**REQUIREMENT**
How many of the lines below hold "slide"? Only the number, please.

+++ INPUT DATA

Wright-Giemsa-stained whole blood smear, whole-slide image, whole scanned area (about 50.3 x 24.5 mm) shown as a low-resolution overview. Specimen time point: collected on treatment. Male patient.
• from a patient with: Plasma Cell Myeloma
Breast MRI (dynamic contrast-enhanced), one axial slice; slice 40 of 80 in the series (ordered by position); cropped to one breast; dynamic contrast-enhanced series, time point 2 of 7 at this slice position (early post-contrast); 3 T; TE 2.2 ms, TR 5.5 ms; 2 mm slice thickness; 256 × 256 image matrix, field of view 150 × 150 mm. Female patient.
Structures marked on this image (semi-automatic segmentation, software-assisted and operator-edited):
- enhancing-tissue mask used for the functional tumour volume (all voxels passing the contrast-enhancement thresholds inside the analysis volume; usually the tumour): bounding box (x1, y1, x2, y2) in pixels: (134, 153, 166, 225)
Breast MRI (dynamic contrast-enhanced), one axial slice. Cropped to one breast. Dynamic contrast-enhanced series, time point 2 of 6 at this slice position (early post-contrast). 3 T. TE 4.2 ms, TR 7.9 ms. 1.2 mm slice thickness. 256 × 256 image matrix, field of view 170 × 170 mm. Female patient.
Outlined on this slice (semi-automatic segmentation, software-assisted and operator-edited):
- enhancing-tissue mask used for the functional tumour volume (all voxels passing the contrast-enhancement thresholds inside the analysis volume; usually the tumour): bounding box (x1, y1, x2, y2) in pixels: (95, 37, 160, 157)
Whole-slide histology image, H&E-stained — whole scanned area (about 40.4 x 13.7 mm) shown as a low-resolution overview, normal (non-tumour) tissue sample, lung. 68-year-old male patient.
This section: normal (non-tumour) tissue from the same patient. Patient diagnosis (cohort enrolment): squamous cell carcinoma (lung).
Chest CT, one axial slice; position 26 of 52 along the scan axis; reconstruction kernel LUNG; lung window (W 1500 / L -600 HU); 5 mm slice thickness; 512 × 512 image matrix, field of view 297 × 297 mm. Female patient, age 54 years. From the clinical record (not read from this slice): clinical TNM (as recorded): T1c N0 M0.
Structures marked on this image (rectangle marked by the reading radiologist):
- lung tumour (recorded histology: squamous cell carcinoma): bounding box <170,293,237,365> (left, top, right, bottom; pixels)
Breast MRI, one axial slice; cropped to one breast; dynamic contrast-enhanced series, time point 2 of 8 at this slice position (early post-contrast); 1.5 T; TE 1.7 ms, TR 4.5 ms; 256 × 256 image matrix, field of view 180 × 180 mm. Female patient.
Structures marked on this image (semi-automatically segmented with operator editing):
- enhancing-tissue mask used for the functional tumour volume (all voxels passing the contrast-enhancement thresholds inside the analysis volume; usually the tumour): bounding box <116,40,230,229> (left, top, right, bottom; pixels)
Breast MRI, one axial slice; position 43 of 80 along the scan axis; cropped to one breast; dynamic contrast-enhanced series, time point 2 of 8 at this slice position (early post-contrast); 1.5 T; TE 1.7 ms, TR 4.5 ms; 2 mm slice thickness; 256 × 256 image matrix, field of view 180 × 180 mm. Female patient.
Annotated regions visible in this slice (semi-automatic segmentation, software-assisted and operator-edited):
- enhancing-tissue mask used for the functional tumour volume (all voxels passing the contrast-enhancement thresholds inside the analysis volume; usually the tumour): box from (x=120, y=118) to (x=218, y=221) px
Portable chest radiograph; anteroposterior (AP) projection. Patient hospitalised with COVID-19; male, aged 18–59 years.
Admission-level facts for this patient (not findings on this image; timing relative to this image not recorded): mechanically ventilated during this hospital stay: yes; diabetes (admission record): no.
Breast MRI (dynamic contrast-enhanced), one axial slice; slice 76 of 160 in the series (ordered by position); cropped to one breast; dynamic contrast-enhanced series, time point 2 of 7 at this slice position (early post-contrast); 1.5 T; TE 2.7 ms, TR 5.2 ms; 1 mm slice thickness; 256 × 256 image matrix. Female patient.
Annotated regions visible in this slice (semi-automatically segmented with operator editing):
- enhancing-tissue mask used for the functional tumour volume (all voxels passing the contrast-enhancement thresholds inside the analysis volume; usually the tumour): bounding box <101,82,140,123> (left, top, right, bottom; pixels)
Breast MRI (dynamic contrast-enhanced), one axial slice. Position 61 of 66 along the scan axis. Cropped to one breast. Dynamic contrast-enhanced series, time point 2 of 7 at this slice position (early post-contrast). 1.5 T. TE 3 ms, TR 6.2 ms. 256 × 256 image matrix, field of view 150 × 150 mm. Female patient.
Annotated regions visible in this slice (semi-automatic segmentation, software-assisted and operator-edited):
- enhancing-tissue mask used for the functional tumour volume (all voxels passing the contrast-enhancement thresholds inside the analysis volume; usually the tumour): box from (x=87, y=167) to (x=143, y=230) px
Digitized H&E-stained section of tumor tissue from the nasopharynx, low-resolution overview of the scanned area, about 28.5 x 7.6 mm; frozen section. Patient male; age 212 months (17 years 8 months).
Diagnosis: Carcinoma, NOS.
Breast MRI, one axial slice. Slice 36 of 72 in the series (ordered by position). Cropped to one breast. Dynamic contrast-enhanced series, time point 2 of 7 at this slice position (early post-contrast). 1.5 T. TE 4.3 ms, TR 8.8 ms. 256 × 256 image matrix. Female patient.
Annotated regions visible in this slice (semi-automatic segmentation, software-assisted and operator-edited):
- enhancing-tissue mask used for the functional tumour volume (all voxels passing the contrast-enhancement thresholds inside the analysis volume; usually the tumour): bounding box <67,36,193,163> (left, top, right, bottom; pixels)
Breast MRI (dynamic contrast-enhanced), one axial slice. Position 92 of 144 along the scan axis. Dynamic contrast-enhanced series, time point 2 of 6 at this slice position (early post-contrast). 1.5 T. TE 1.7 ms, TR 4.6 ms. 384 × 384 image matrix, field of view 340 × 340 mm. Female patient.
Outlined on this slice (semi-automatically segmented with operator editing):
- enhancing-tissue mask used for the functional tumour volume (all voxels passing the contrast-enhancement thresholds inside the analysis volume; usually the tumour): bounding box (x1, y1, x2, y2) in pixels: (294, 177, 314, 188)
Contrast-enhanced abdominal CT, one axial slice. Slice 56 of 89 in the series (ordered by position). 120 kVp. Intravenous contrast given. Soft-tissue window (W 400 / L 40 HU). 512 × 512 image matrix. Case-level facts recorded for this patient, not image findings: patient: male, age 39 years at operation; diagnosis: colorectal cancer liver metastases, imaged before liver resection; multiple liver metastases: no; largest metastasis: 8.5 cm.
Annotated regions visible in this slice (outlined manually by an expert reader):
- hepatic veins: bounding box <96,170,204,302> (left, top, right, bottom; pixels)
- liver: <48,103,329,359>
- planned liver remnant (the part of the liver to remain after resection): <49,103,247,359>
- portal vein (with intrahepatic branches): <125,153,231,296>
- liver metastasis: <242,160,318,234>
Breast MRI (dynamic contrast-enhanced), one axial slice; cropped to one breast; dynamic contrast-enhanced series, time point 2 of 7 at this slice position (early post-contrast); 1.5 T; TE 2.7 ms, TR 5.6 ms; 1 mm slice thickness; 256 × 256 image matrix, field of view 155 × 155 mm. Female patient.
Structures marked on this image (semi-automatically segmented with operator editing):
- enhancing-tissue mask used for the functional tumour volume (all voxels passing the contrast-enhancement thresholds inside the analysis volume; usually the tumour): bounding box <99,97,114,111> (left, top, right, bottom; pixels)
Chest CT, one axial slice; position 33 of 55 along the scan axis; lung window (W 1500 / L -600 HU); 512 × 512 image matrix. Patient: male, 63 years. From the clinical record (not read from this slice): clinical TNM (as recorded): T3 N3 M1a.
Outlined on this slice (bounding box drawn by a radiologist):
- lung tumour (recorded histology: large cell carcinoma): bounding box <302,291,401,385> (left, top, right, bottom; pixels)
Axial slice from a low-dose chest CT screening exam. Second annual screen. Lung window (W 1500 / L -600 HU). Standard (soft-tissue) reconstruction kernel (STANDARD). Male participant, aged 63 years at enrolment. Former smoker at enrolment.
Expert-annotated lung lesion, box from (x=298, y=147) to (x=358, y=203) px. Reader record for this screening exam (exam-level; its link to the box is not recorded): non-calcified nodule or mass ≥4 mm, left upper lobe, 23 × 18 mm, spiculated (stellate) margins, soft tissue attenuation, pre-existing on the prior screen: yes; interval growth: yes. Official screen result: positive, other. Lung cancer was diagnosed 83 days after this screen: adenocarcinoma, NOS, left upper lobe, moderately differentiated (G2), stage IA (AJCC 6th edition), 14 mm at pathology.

++++++

**THE COMPLETED TASK**
2